The music and memory connection

The music and memory connection

MetroWest CARES — the Committee Addressing Resources for Seniors — is coordinated by the Jewish Federation of Greater MetroWest and brings together leaders from Greater MetroWest agencies to promote independence and support vitality among older adults. Each month, a MetroWest CARES agency has an opportunity to address a critical eldercare issue. This month’s column on how music can enrich the lives of individuals with memory loss is presented by Daughters of Israel. Daughters of Israel is a skilled nursing and residential care facility offering long-term care, short-term rehabilitation for sub-acute care, memory care, hospice/palliative care, respite stays, and living with assistance.

I think music in itself is healing. It’s an explosive expression of humanity. It’s something “we are all touched by,” according to songwriter and musician Billy Joel. Some have called music “the medicine of the mind” while others deem it a “healing art.”

Music can be therapeutic in a number of ways. Research has found that music boosts the immune system, eases muscle tension, effects positive changes in mood, reduces depression, and enables memory. Many of us are flooded with memories when we hear familiar music: synagogue melodies of our youth, music we listened to as teens, and the songs we sang to our children when they were babies. Recent research indicates that the use of music can be particularly beneficial to individuals with memory loss.
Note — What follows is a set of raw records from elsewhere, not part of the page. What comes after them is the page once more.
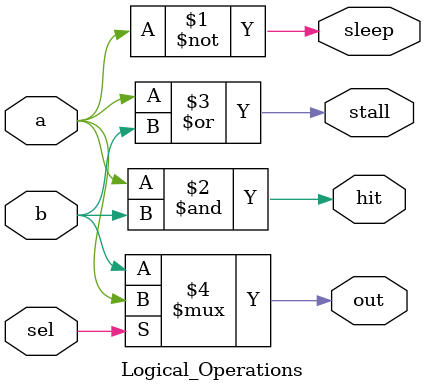
<source format=v>
module Logical_Operations (
  input  sel,
  input  a,
  input  b,
  output sleep,
  output hit,
  output stall,
  output out
);
  assign sleep = a == 1'h0;
  assign hit = a & b;
  assign stall = a | b;
  assign out = sel ? a : b;
endmodule

</source>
Language and words are stored on one side of the brain and tune and melody are stored on the other. This means that when individuals enjoy music they are activating both sides of the brain and they are working together. Interestingly, pathways in the brain responsible for processing and producing music, rhythm, and singing remain intact long after an individual’s capacity for language is processed.

According to the Music & Memory organization, “Music is profoundly linked to personal memories. In fact, our brains are hard-wired to connect music with long-term memory. Even for persons with severe dementia, music can tap deep emotional recall. For individuals suffering from Alzheimer’s, memory for things — names, places, facts — is compromised, but memories from our teenage years can be well-preserved. Favorite music or songs associated with important personal events can trigger memory of lyrics and the experience connected to the music. Beloved music often calms chaotic brain activity and enables the listener to focus on the present moment and regain a connection to others. Persons with dementia, Parkinson’s, and other diseases that damage brain chemistry also reconnect to the world and gain improved quality of life from listening to personal music favorites.”

Daughters of Israel is at the forefront of utilizing music as a therapeutic treatment, being the first skilled nursing facility state-wide to introduce the innovative Music and Memory program geared towards residents with dementia. Made possible through a very generous grant from The Laurie Foundation, Daughters was able to purchase iPods, music playlists, a dedicated laptop, and training for Daughters staff members. Initially rolled out as a pilot program, there are now 25 participants benefitting from this unique program, in which residents are equipped with iPods uploaded with highly personalized music playlists. “The Music & Memory program…has significantly enhanced the quality of life for those residents who have been participating in the program,” said Susan Grosser, executive director at Daughters of Israel. “In fact, it has been so successful that we plan to gradually roll out Music & Memory to all of our residents throughout the Home.”

Personalized music has proven to have many benefits including temporarily but repeatedly restoring a sense of self, awakening long-lost memories, providing avenues for genuine communication with loved ones and caregivers, and fostering a tranquil environment. Family caregivers can utilize personalize music selections from genres that their loved ones enjoy, such as Broadway musicals or Big Band tunes, to create a more calming atmosphere.  The use of personalized music can also be a successful tool for communicating with a loved one even after speech has been affected.

Janet Been, director of the Special Care Unit at Daughters of Israel, has seen the success of the program firsthand. “We have residents with mid-stage dementia, who will barely participate in a conversation. However, once the music is turned on, whether it’s a Sinatra tune or klezmer music, they are able to recall all of the words and sing along. It’s also wonderful to see their facial expression change so quickly, as the music quickly puts a smile on their faces, and gradually diminishes the agitation they were experiencing.”

Music is a powerful tool that should not be underestimated, especially when it comes to its effect on memory.